* _Work item_: In the entries that follow, find the line containing "كينة لحام وشفط الهواء من الاكياس البلاستيكية"; from there, copy every line exactly through the line containing "02/09/2025 14:53".

* _Record set_:

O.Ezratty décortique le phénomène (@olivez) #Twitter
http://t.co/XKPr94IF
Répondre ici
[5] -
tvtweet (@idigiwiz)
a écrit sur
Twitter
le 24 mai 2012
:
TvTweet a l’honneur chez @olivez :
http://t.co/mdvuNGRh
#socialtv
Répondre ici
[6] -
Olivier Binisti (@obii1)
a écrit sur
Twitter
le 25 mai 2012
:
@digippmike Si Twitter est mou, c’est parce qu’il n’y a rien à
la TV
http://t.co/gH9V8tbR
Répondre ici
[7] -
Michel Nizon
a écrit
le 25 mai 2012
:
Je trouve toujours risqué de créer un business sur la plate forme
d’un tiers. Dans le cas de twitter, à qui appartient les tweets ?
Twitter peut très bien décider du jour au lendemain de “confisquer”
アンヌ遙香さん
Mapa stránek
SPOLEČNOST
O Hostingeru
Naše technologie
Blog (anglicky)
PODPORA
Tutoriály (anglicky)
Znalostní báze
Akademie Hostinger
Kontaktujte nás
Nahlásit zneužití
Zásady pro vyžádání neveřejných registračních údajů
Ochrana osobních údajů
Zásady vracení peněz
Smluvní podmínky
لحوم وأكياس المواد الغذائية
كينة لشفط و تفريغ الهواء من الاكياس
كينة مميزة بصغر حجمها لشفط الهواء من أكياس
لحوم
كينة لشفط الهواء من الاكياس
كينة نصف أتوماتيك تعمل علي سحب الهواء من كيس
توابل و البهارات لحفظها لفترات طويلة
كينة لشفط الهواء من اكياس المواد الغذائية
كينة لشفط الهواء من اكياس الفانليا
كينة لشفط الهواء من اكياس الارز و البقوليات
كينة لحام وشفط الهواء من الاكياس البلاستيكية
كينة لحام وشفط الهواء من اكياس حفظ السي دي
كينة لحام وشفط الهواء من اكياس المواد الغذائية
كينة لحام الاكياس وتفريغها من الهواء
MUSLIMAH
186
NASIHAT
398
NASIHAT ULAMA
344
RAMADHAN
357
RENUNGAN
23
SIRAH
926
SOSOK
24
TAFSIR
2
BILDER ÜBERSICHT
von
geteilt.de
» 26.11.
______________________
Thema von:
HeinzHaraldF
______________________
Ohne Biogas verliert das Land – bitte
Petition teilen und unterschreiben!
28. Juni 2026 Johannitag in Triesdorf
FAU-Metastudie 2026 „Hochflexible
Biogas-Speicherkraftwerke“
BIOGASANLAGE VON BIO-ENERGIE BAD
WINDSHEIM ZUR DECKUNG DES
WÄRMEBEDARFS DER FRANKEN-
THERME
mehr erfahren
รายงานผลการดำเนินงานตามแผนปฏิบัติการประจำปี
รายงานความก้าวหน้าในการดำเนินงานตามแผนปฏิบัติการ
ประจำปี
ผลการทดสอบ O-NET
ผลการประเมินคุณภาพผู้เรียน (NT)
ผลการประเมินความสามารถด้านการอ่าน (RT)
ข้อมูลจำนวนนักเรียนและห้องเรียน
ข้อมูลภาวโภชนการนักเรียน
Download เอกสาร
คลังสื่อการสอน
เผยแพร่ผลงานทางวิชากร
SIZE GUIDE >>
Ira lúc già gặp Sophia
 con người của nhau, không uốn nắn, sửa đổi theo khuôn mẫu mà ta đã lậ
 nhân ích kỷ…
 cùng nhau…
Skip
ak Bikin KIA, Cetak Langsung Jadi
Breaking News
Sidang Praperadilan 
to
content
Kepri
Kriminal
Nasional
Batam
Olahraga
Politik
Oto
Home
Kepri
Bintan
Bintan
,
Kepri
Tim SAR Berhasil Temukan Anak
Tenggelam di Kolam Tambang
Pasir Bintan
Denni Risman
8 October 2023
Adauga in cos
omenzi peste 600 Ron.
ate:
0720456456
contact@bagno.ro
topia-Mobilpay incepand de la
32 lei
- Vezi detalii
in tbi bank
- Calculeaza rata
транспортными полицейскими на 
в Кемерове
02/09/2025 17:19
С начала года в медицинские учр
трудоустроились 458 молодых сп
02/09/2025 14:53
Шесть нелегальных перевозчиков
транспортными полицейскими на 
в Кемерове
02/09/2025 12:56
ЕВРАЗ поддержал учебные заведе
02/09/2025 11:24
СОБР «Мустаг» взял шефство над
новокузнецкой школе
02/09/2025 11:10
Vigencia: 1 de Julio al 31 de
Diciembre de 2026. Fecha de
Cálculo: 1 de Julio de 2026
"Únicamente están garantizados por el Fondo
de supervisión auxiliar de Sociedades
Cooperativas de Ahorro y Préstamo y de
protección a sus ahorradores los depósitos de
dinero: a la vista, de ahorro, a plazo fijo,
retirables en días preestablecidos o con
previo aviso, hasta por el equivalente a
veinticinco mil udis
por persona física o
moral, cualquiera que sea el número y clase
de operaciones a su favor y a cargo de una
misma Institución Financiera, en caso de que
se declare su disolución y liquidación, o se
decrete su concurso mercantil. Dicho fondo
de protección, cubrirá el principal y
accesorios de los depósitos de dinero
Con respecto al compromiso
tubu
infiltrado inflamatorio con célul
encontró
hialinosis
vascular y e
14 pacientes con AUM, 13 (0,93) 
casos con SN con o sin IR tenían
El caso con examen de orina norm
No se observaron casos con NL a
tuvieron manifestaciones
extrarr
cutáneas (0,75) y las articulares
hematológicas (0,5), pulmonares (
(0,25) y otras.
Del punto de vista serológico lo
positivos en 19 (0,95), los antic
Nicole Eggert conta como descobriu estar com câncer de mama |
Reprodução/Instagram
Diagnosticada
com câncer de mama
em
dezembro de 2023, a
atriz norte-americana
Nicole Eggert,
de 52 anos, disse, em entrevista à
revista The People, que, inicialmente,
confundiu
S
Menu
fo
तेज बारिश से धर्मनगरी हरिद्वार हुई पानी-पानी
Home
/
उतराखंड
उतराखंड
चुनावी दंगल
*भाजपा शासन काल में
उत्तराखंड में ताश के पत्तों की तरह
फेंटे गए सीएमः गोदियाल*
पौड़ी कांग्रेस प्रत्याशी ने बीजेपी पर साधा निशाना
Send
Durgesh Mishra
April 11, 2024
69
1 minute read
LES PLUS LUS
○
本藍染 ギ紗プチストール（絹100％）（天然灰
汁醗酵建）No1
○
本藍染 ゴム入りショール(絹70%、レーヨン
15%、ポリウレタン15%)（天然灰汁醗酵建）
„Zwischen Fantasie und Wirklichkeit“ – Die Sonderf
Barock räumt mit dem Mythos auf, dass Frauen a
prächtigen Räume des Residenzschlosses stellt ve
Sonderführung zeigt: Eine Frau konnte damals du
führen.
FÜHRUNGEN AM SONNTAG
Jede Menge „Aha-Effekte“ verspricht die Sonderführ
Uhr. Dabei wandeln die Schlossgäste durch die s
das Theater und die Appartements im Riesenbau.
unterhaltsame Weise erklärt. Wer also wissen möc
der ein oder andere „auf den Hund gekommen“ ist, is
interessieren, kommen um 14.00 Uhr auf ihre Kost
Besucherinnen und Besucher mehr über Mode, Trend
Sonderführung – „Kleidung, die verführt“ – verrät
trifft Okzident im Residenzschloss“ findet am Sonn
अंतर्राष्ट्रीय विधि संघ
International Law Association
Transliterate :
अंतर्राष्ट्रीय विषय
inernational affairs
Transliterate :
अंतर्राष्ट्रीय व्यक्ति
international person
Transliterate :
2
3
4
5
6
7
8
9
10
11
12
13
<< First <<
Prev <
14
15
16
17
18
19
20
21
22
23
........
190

* _The answer_:
كينة لحام وشفط الهواء من الاكياس البلاستيكية
كينة لحام وشفط الهواء من اكياس حفظ السي دي
كينة لحام وشفط الهواء من اكياس المواد الغذائية
كينة لحام الاكياس وتفريغها من الهواء
MUSLIMAH
186
NASIHAT
398
NASIHAT ULAMA
344
RAMADHAN
357
RENUNGAN
23
SIRAH
926
SOSOK
24
TAFSIR
2
BILDER ÜBERSICHT
von
geteilt.de
» 26.11.
______________________
Thema von:
HeinzHaraldF
______________________
Ohne Biogas verliert das Land – bitte
Petition teilen und unterschreiben!
28. Juni 2026 Johannitag in Triesdorf
FAU-Metastudie 2026 „Hochflexible
Biogas-Speicherkraftwerke“
BIOGASANLAGE VON BIO-ENERGIE BAD
WINDSHEIM ZUR DECKUNG DES
WÄRMEBEDARFS DER FRANKEN-
THERME
mehr erfahren
รายงานผลการดำเนินงานตามแผนปฏิบัติการประจำปี
รายงานความก้าวหน้าในการดำเนินงานตามแผนปฏิบัติการ
ประจำปี
ผลการทดสอบ O-NET
ผลการประเมินคุณภาพผู้เรียน (NT)
ผลการประเมินความสามารถด้านการอ่าน (RT)
ข้อมูลจำนวนนักเรียนและห้องเรียน
ข้อมูลภาวโภชนการนักเรียน
Download เอกสาร
คลังสื่อการสอน
เผยแพร่ผลงานทางวิชากร
SIZE GUIDE >>
Ira lúc già gặp Sophia
 con người của nhau, không uốn nắn, sửa đổi theo khuôn mẫu mà ta đã lậ
 nhân ích kỷ…
 cùng nhau…
Skip
ak Bikin KIA, Cetak Langsung Jadi
Breaking News
Sidang Praperadilan 
to
content
Kepri
Kriminal
Nasional
Batam
Olahraga
Politik
Oto
Home
Kepri
Bintan
Bintan
,
Kepri
Tim SAR Berhasil Temukan Anak
Tenggelam di Kolam Tambang
Pasir Bintan
Denni Risman
8 October 2023
Adauga in cos
omenzi peste 600 Ron.
ate:
0720456456
contact@bagno.ro
topia-Mobilpay incepand de la
32 lei
- Vezi detalii
in tbi bank
- Calculeaza rata
транспортными полицейскими на 
в Кемерове
02/09/2025 17:19
С начала года в медицинские учр
трудоустроились 458 молодых сп
02/09/2025 14:53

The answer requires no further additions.